## [Exercise directions]
In the copy, leave out the pictures and repeat all records exactly.

------ Input for this task ------

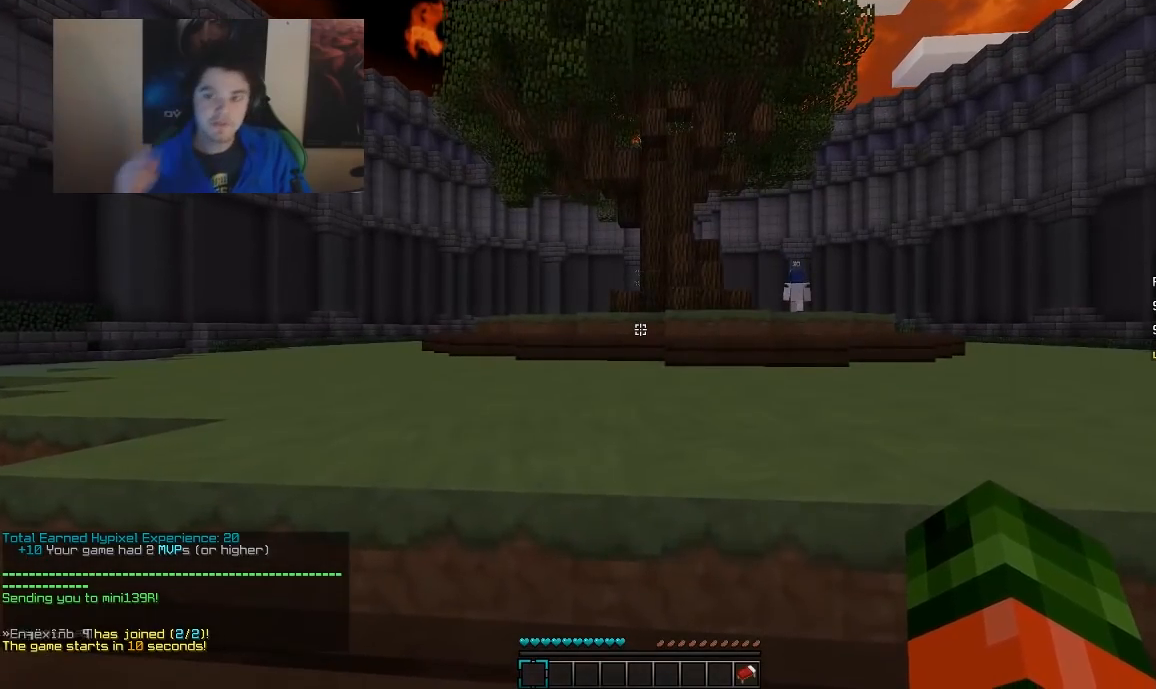
{"keys": [], "mouse": [], "events": []}
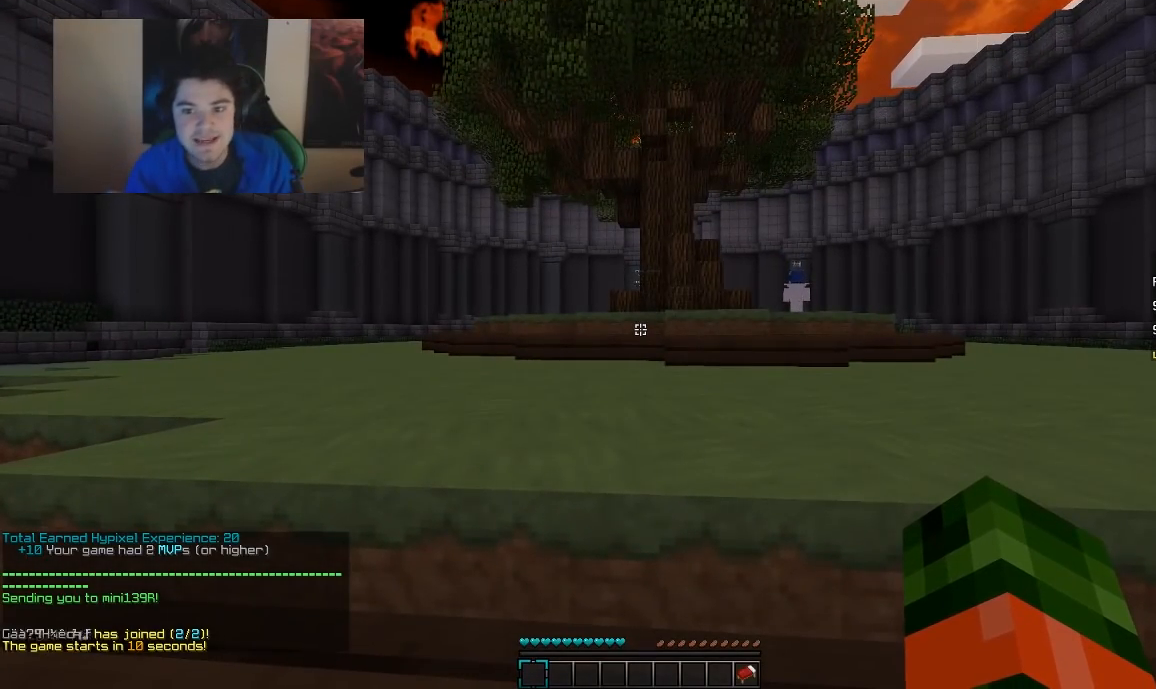
{"keys": [], "mouse": [], "events": []}
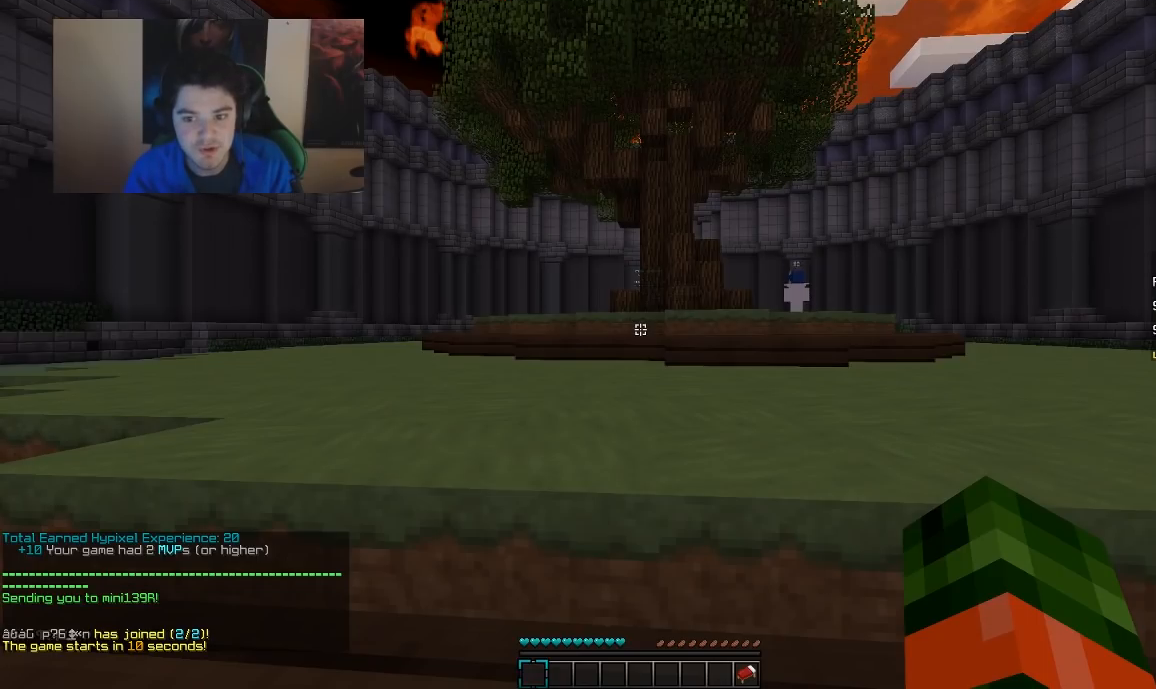
{"keys": [], "mouse": [], "events": []}
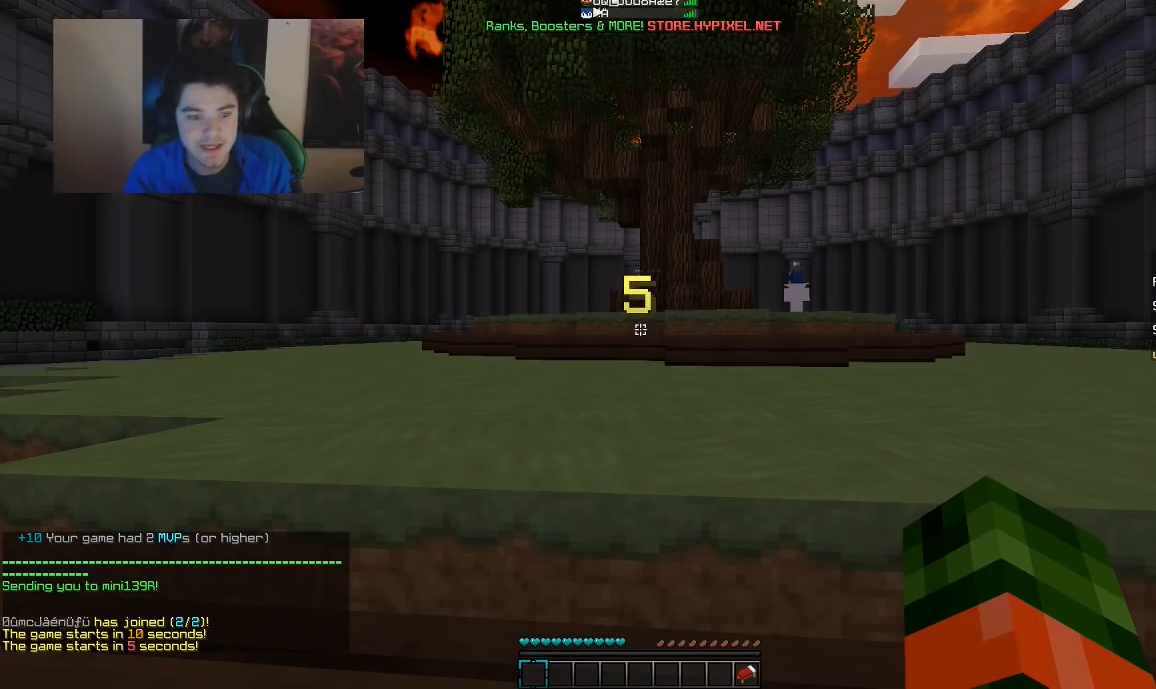
{"keys": [], "mouse": [], "events": []}
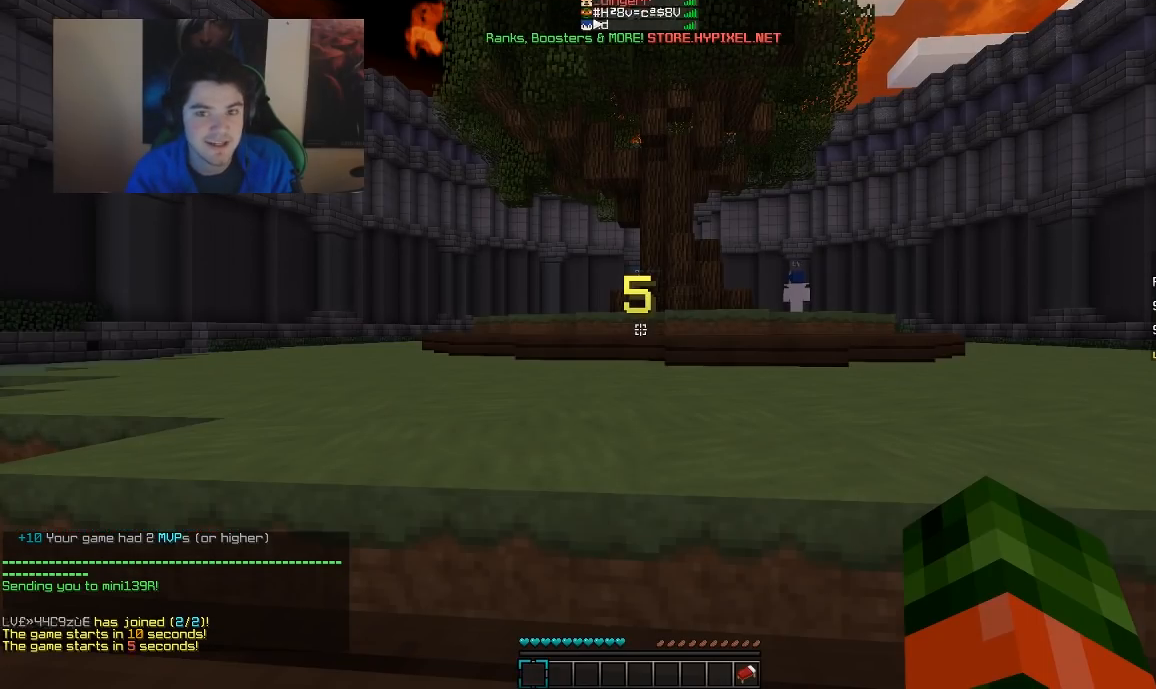
{"keys": [], "mouse": [], "events": []}
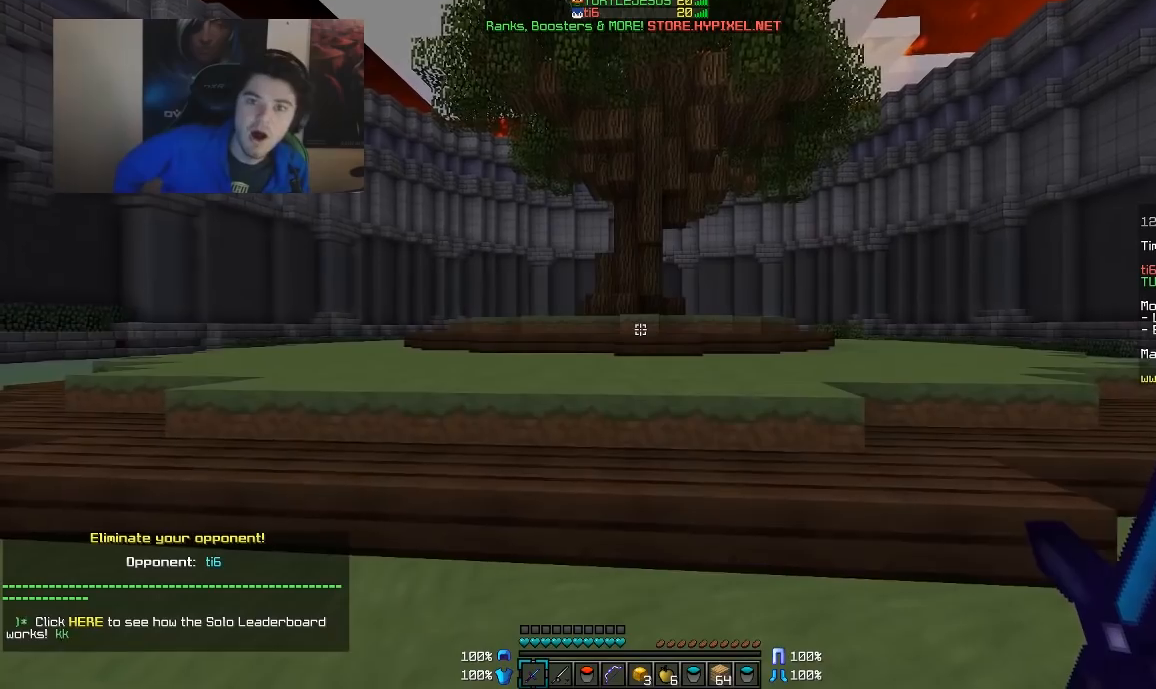
{"keys": [], "mouse": [], "events": []}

------

## [The completed task]
{"keys": [], "mouse": [], "events": []}
{"keys": [], "mouse": [], "events": []}
{"keys": [], "mouse": [], "events": []}
{"keys": [], "mouse": [], "events": []}
{"keys": [], "mouse": [], "events": []}
{"keys": [], "mouse": [], "events": []}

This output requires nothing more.